In a 2015 study, Cornell University researchers explored the link between chronic poverty and depleted soils.
It suggested intervention methods such as micronutrient-fortified fertilizers and subsidizing farming products as a way to improve crop growth.
Problem soils are something the United Nations University Institute for Water has also highlighted, advocating for ways to remediate salt-affected earth hampering development in places like China, Iran, Thailand and North Africa.
Scientists at the Massachusetts Institute of Technology (MIT) have now come up with a game-changing answer to problem soils: silk-covered seeds. It's not quite a silver bullet soil solution.
However, it is an inventive way to work in salinated earth, which can be an unintended by-product of irrigation.
Researchers found that by covering seeds in a mixture of silk, trehalose sugar, and rhizobacteria, germinating plants can receive a natural fertilizer-generating boost.
The discovery means that in the future seeds could be engineered to yield a plethora of different crops in poor, highly salinated soils.
Outlining the research team’s work, MIT explained how suspending chickpea seeds in a silk mixture provided the seeds with a protective coating in soils where they were likely to perish.
“When I was doing some research… I stumbled on biofertilizers that can be used to increase the amount of nutrients in the soil,” said researcher Benedetto Marelli, MIT professor of civil and environmental engineering, explaining the birth of the idea.
From there Marelli and the MIT team experimented with silkworm cocoons after realizing the protein fibre can preserve biological material, like nitrogen-fixing bacteria needed for plant growth.
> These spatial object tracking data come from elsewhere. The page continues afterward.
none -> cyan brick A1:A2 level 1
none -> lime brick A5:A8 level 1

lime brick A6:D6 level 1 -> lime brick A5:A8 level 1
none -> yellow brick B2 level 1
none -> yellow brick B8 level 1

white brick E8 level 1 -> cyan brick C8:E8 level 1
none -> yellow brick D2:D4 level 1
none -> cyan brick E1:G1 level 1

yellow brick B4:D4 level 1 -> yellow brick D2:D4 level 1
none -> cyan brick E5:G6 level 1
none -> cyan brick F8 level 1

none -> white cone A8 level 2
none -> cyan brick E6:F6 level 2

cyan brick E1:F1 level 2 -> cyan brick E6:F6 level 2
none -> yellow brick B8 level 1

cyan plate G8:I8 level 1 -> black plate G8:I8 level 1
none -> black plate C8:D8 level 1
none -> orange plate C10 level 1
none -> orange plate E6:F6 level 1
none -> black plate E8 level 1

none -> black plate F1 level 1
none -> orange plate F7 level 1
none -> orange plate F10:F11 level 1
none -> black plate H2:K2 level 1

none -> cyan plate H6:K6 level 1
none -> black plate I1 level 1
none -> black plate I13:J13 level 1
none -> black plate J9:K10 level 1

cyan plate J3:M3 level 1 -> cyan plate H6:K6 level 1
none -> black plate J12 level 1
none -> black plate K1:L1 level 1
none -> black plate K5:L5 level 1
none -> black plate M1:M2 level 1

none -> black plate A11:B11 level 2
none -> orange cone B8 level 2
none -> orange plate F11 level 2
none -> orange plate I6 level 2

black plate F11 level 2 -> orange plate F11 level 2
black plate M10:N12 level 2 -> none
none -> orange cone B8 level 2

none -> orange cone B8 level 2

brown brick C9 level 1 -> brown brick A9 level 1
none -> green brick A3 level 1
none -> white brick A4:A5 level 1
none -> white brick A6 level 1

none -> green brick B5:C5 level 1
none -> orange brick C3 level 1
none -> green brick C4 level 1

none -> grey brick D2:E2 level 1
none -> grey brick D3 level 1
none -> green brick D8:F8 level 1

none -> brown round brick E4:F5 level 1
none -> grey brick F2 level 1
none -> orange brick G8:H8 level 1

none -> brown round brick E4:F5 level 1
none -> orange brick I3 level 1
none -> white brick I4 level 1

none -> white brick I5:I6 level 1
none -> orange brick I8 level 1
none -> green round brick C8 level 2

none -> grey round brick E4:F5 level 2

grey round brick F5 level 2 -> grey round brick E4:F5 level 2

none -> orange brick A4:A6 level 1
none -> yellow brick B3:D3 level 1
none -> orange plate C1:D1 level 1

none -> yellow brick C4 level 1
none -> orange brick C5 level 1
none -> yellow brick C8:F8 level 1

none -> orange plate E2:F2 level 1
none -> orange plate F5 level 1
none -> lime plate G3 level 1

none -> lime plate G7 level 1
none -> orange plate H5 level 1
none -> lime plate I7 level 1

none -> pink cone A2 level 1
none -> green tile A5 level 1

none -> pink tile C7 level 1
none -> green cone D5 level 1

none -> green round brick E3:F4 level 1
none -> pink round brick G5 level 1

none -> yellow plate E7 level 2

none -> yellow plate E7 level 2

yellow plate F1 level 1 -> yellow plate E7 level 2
Treating the seeds with rhizobacteria, another plant growth support, and trehalose, which can help plants through periods of dryness, allowed the enhanced seeds to naturally produce nitrogen fertilizer amid salty soil.
According to Marelli, the silk mix “is water-soluble, so as soon as it’s exposed to the soil, the bacteria are released.”
Future of farming?
After tweaking the formula with trehalose, tests with the seeds were carried out at MIT and a research facility operated by the Mohammed VI Polytechnic University in Ben Guerir, Morocco.
It yielded positive results that could be beneficial for future farmers. The experimental seeds were growing “in soil where otherwise nothing grows,” Augustine Zvinavashe, one of the paper’s authors, said in a statement.
“The process is fast, easy, and it might be scalable” for larger farm holdings, Zvinavashe said. Another advantage is that the technique is a speedy one, he added. “The seeds can be simply dip-coated for a few seconds.”
The group expects to test more seeds outside of lab controlled conditions in Morocco soon.
To improve their crop strengthening technique, the researchers also plan to create new coatings that not only protects seeds from saline soil but also makes them more resistant to drought conditions.